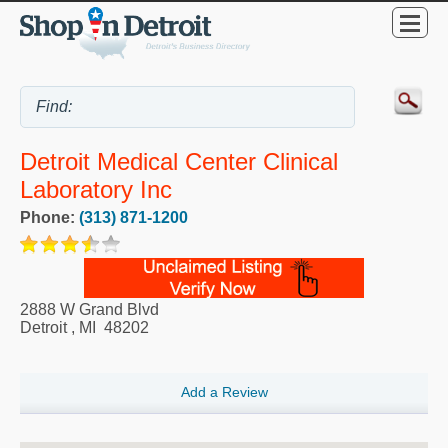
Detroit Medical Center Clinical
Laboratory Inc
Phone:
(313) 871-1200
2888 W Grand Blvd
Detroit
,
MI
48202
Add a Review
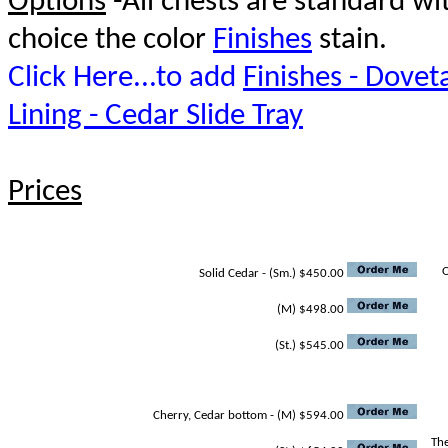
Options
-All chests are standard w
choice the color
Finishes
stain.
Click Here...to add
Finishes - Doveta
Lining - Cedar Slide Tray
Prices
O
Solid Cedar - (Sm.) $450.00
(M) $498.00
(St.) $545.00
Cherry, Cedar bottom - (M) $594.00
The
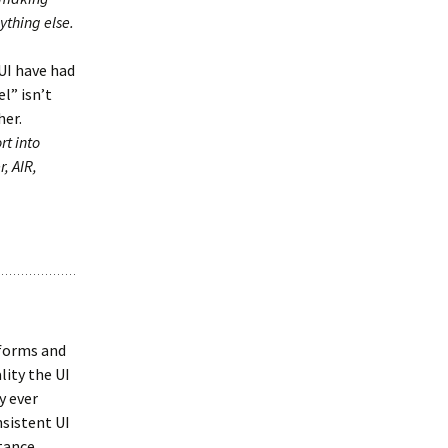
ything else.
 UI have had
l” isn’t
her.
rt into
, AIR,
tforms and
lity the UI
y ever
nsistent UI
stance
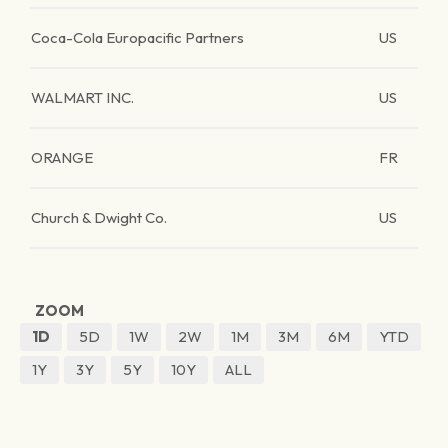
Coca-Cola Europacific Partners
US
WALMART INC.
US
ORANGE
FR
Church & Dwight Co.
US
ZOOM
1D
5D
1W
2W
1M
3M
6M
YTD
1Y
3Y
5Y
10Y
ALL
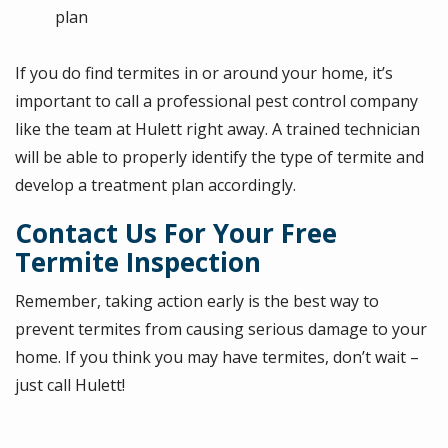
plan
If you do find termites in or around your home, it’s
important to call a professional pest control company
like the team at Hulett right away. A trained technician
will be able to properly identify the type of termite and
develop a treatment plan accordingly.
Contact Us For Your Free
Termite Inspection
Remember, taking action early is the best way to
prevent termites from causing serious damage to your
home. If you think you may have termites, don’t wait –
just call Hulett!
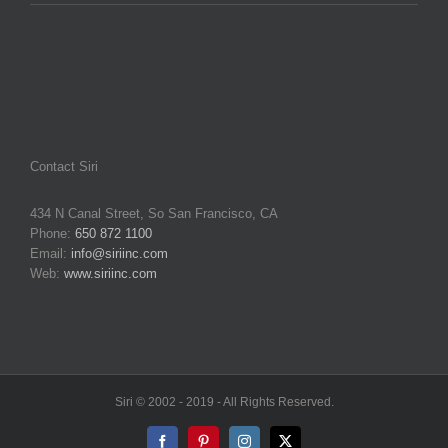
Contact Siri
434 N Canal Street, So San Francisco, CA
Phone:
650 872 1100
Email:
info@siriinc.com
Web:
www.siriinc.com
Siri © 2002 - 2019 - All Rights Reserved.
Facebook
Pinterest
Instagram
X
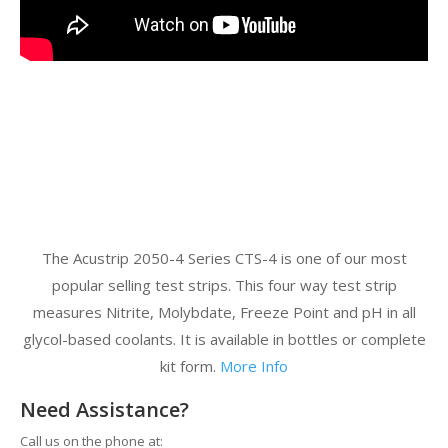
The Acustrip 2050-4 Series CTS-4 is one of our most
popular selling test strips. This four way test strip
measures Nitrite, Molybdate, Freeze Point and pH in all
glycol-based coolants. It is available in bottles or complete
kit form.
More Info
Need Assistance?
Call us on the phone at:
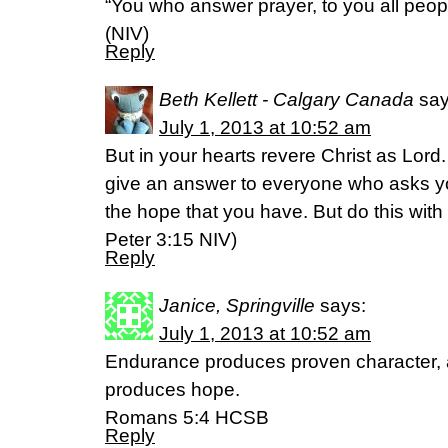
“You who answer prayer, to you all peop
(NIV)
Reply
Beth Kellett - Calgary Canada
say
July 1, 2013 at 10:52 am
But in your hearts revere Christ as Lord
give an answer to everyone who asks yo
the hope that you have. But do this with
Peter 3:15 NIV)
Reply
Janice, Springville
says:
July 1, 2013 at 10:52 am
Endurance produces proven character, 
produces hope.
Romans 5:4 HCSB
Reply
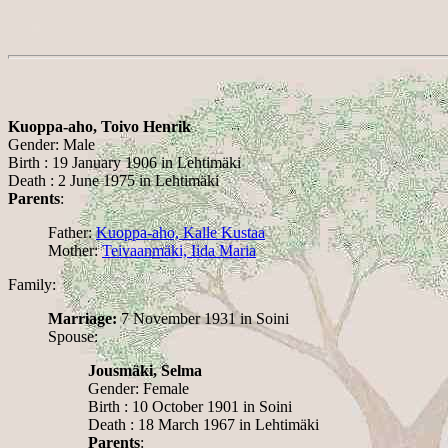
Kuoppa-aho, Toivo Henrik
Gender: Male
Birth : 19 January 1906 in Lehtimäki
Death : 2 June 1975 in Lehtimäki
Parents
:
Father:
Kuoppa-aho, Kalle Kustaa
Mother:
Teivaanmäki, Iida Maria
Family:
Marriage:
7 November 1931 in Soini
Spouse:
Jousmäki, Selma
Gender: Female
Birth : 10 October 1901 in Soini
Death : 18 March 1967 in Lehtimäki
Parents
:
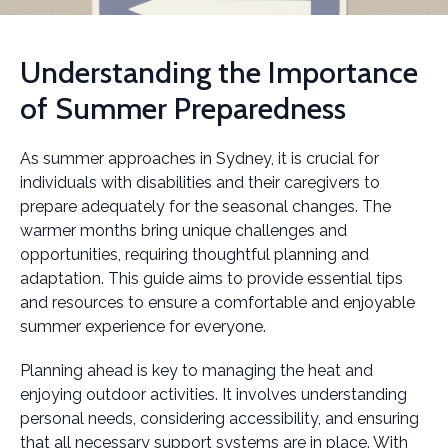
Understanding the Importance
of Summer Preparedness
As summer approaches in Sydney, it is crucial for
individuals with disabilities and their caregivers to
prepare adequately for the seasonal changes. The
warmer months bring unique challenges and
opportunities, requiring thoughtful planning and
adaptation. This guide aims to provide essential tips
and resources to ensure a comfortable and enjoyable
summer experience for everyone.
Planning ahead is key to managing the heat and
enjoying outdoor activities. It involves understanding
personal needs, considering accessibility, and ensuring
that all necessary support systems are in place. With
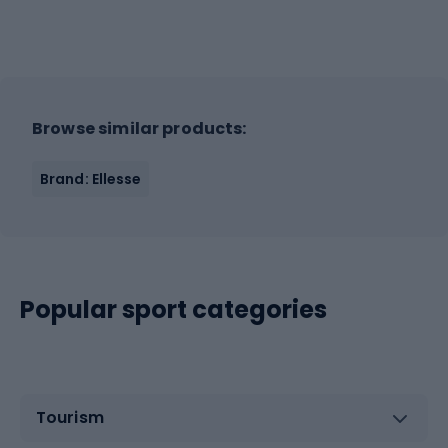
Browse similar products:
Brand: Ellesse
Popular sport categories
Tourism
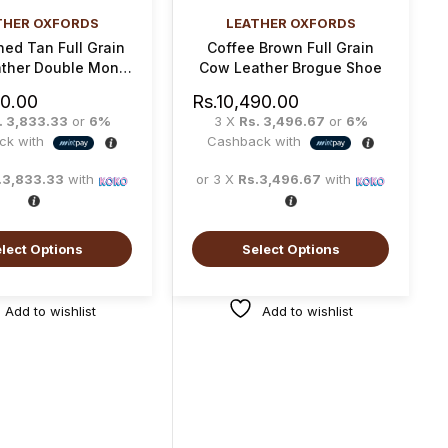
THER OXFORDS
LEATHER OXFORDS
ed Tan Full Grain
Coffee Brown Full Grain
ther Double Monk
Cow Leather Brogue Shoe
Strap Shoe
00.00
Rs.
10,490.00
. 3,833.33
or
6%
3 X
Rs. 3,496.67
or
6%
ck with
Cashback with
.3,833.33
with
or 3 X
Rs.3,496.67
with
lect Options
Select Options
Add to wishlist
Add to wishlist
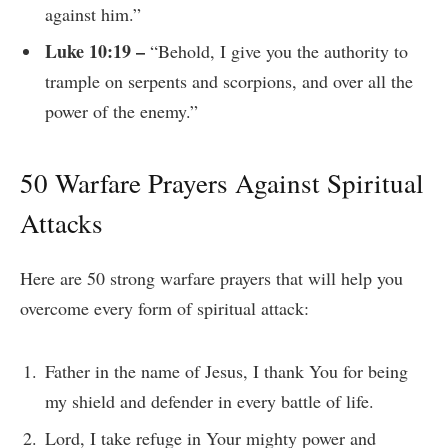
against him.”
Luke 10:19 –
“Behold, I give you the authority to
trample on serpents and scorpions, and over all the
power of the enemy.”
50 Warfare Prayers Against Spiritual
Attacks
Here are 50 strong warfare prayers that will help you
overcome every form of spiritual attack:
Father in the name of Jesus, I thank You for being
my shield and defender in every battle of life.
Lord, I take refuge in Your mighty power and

● ● ●

Work to be completed: Print all of the data above line for line and unchanged, leaving the pictures out.

Answer space:
Detroit Medical Center Clinical
Laboratory Inc
Phone:
(313) 871-1200
2888 W Grand Blvd
Detroit
,
MI
48202
Add a Review
Options
-All chests are standard w
choice the color
Finishes
stain.
Click Here...to add
Finishes - Doveta
Lining - Cedar Slide Tray
Prices
O
Solid Cedar - (Sm.) $450.00
(M) $498.00
(St.) $545.00
Cherry, Cedar bottom - (M) $594.00
The
ything else.
 UI have had
l” isn’t
her.
rt into
, AIR,
tforms and
lity the UI
y ever
nsistent UI
stance
Coca-Cola Europacific Partners
US
WALMART INC.
US
ORANGE
FR
Church & Dwight Co.
US
ZOOM
1D
5D
1W
2W
1M
3M
6M
YTD
1Y
3Y
5Y
10Y
ALL
plan
If you do find termites in or around your home, it’s
important to call a professional pest control company
like the team at Hulett right away. A trained technician
will be able to properly identify the type of termite and
develop a treatment plan accordingly.
Contact Us For Your Free
Termite Inspection
Remember, taking action early is the best way to
prevent termites from causing serious damage to your
home. If you think you may have termites, don’t wait –
just call Hulett!
Contact Siri
434 N Canal Street, So San Francisco, CA
Phone:
650 872 1100
Email:
info@siriinc.com
Web:
www.siriinc.com
Siri © 2002 - 2019 - All Rights Reserved.
Facebook
Pinterest
Instagram
X
The Acustrip 2050-4 Series CTS-4 is one of our most
popular selling test strips. This four way test strip
measures Nitrite, Molybdate, Freeze Point and pH in all
glycol-based coolants. It is available in bottles or complete
kit form.
More Info
Need Assistance?
Call us on the phone at:
“You who answer prayer, to you all peop
(NIV)
Reply
Beth Kellett - Calgary Canada
say
July 1, 2013 at 10:52 am
But in your hearts revere Christ as Lord
give an answer to everyone who asks yo
the hope that you have. But do this with
Peter 3:15 NIV)
Reply
Janice, Springville
says:
July 1, 2013 at 10:52 am
Endurance produces proven character, 
produces hope.
Romans 5:4 HCSB
Reply
Kuoppa-aho, Toivo Henrik
Gender: Male
Birth : 19 January 1906 in Lehtimäki
Death : 2 June 1975 in Lehtimäki
Parents
:
Father:
Kuoppa-aho, Kalle Kustaa
Mother:
Teivaanmäki, Iida Maria
Family:
Marriage:
7 November 1931 in Soini
Spouse:
Jousmäki, Selma
Gender: Female
Birth : 10 October 1901 in Soini
Death : 18 March 1967 in Lehtimäki
Parents
:
Understanding the Importance
of Summer Preparedness
As summer approaches in Sydney, it is crucial for
individuals with disabilities and their caregivers to
prepare adequately for the seasonal changes. The
warmer months bring unique challenges and
opportunities, requiring thoughtful planning and
adaptation. This guide aims to provide essential tips
and resources to ensure a comfortable and enjoyable
summer experience for everyone.
Planning ahead is key to managing the heat and
enjoying outdoor activities. It involves understanding
personal needs, considering accessibility, and ensuring
that all necessary support systems are in place. With
Browse similar products:
Brand: Ellesse
Popular sport categories
Tourism
THER OXFORDS
LEATHER OXFORDS
ed Tan Full Grain
Coffee Brown Full Grain
ther Double Monk
Cow Leather Brogue Shoe
Strap Shoe
00.00
Rs.
10,490.00
. 3,833.33
or
6%
3 X
Rs. 3,496.67
or
6%
ck with
Cashback with
.3,833.33
with
or 3 X
Rs.3,496.67
with
lect Options
Select Options
Add to wishlist
Add to wishlist
against him.”
Luke 10:19 –
“Behold, I give you the authority to
trample on serpents and scorpions, and over all the
power of the enemy.”
50 Warfare Prayers Against Spiritual
Attacks
Here are 50 strong warfare prayers that will help you
overcome every form of spiritual attack:
Father in the name of Jesus, I thank You for being
my shield and defender in every battle of life.
Lord, I take refuge in Your mighty power and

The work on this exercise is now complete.